I prize my liberty. The question Tuesday is, does the state legislature of Iowa prize our liberty, or does it want to give Iowans fewer rights to our own bodies than to a corpse or garbage left for collection?
Kelcey Patrick-Ferree lives in Iowa.
Like you, I am a mother by choice. And I am a mother FOR CHOICE. The so-called "fetal heartbeat bill" is nothing short of cruel and unusual punishment. Doctors and scientists have told us time and again that the pulse detected at approximately six weeks from the time a sperm enters the egg is not a heart. It is nothing more than a pulse. It is pumping nothing nowhere as it has nothing to pump and no vessels to pump toward or into. So to call this bill the heartbeat bill is a lie and a manipulation. What's more, fewer than 25% of fertilized embryos ever develop. Most are naturally expelled from a woman's body during the menstrual cycle. The very wisdom of the body knows this is not a baby. This bill has nothing to do with protecting life; its sole purpose is to control women.

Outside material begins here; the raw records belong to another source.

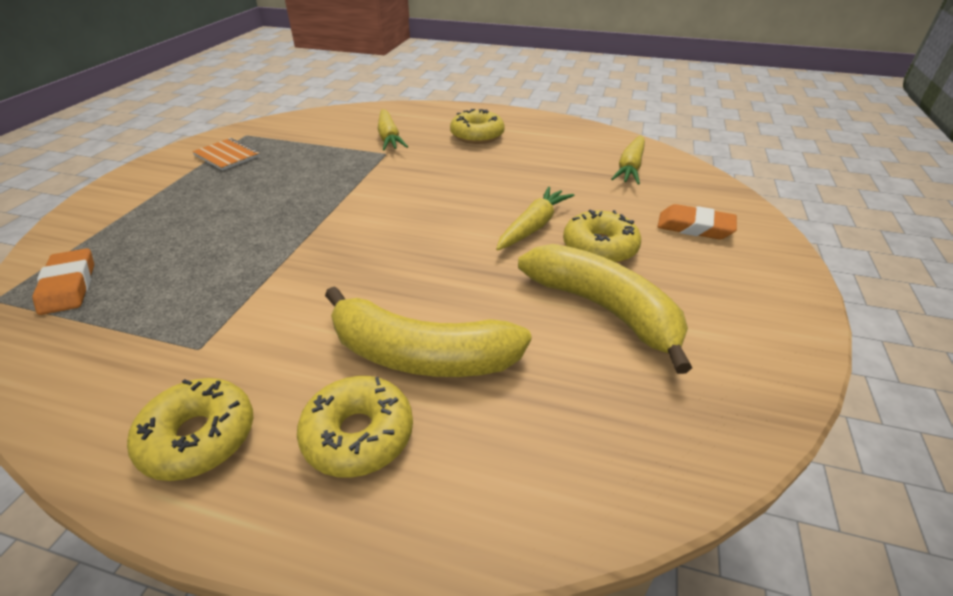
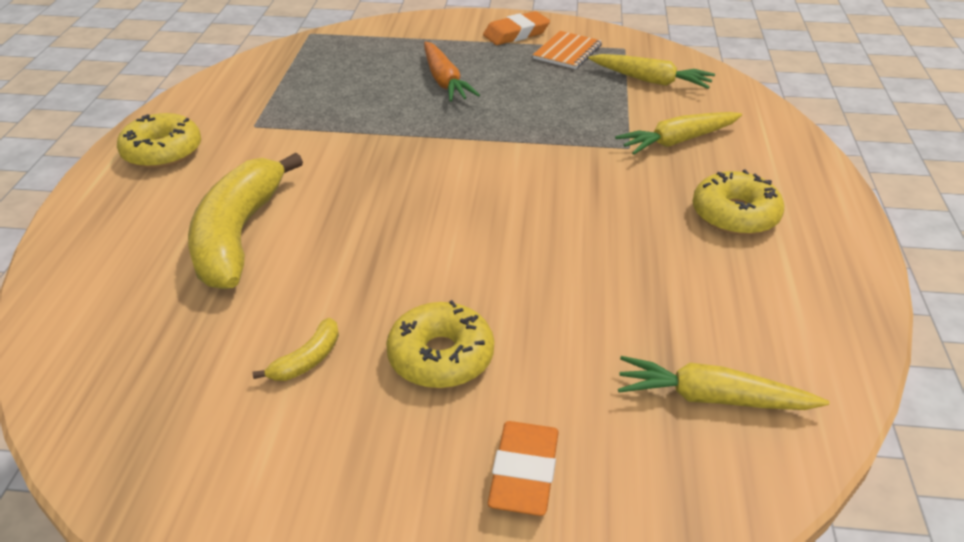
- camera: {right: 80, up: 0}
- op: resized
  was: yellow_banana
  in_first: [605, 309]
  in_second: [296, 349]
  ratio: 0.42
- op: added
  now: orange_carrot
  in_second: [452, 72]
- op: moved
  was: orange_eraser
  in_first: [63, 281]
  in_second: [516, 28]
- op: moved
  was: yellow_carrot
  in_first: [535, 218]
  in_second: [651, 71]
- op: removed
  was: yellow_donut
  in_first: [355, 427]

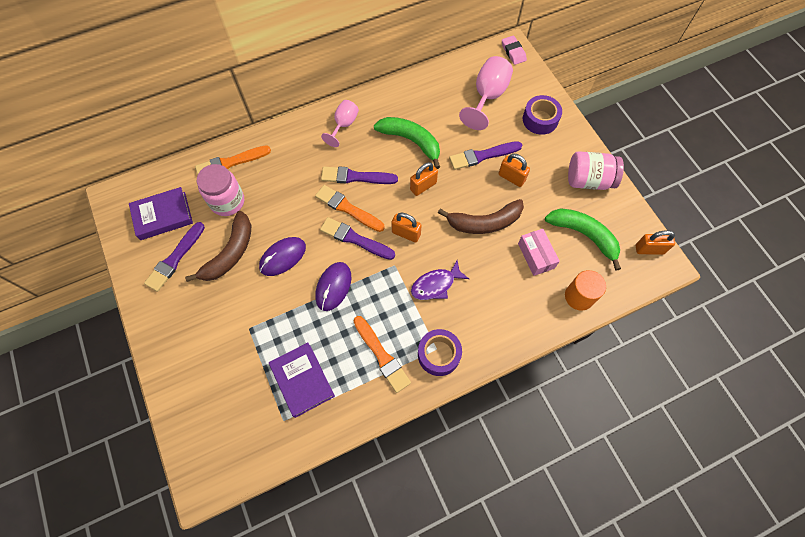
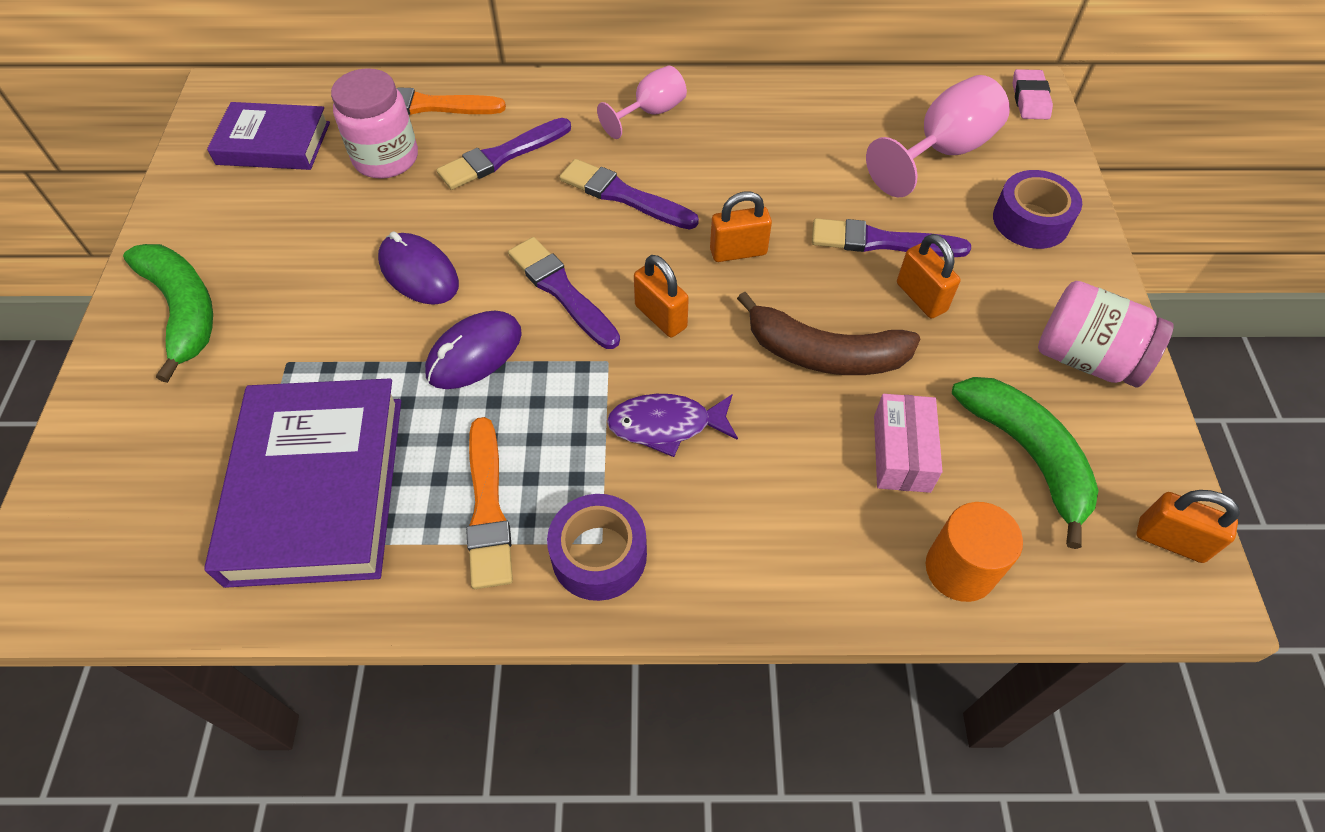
- camera: {right: 25, up: -10}
- op: moved
  was: green_banana
  in_first: [407, 143]
  in_second: [168, 313]
- op: resized
  was: purple_book
  in_first: [302, 380]
  in_second: [302, 483]
  ratio: 1.62
- op: turned
  was: purple_mouse
  in_first: [282, 256]
  in_second: [418, 268]
  clockwise: 60
- op: moved
  was: purple_brush
  in_first: [174, 257]
  in_second: [504, 154]
- op: removed
  was: brown_banana
  in_first: [218, 246]
- op: removed
  was: orange_brush
  in_first: [350, 208]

Those who support this legislation would for the most part say they are saving the life of a baby and that outweighs in their minds any indignities or difficulties a woman might suffer. We talk past each other. We say mothers will suffer. They say babies will die. Is it too complex to address the issue of "personhood" and the impossibility of determining those parameters indisputably? As Shirley said, fewer than 25% of fertilized embryos ever develop. I get the feeling when I point that out that it doesn't even register with anti-choice people. It's as if they don't even hear the words. We should have pounced on all the "heartbeat" bill rhetoric when it started, repeating loudly and often that there can't be a heartbeat because there isn't a heart. We should have pushed back when the focus was on late term abortions, pointing out that late term abortions were always complicated, often dangerous, and almost always with parents who had been looking forward to their baby. Those concepts have taken root deeply in their brains by now to support their anti-choice position. Much harder to dig out. I keep wondering if aggressively taking on the legal definition of personhood might be worth doing. I certainly feel we're on firm ground arguing it can't be before a brain has developed that is capable of thought. It would allow us to agree with the other side that all people deserve protection, just not all potential people.